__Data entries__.
↓↓↓

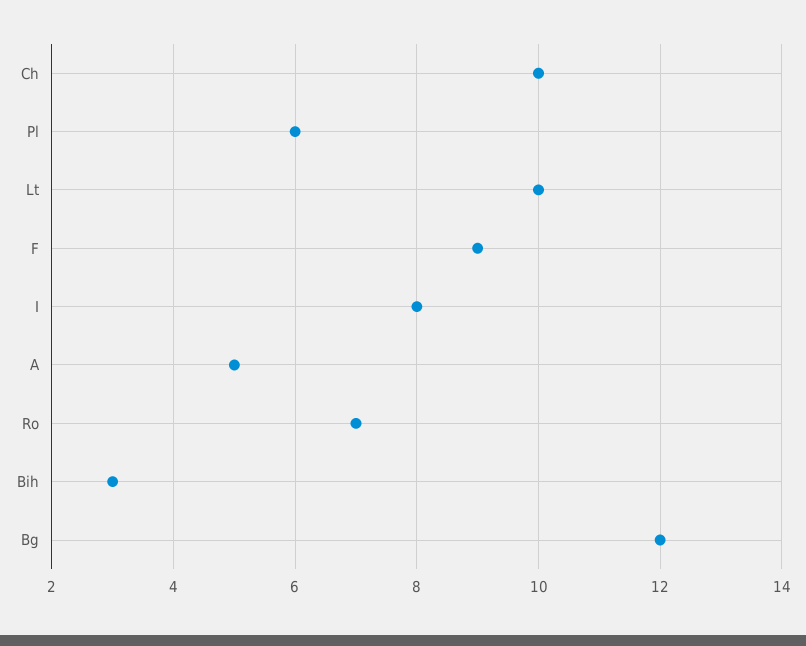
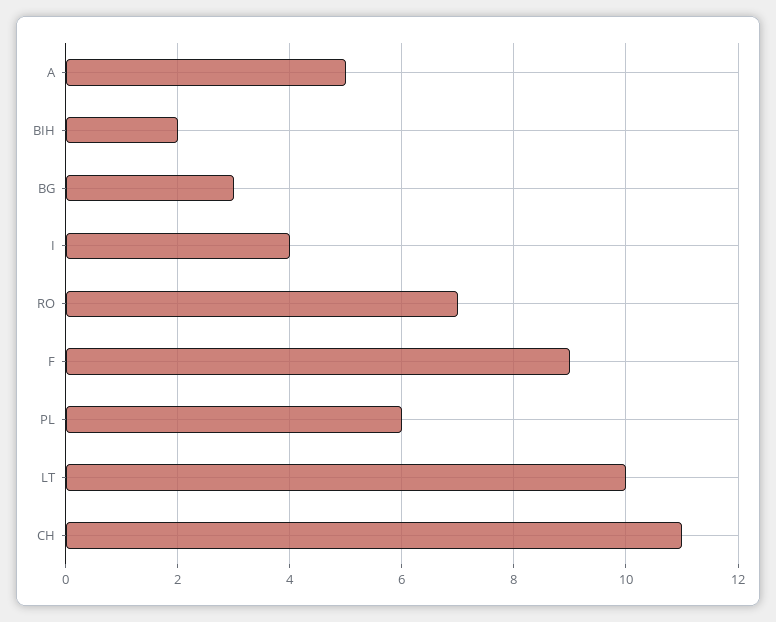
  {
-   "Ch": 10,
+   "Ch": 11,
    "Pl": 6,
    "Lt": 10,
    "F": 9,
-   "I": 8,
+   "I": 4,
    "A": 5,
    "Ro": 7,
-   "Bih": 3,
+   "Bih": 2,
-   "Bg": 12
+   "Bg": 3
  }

↑↑↑
↓↓↓

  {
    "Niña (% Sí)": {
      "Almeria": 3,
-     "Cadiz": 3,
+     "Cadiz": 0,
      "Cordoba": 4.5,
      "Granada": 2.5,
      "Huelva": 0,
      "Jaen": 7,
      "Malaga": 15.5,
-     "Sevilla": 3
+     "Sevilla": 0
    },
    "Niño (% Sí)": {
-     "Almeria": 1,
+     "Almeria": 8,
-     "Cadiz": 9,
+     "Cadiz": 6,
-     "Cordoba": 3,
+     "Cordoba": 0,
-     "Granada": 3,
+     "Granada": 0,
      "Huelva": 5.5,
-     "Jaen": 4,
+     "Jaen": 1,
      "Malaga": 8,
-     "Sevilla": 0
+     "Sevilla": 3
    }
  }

↑↑↑

__About this exercise__.
Give only the number of lines in the entries above that hold the string "Sevilla".

__Finished task__.
4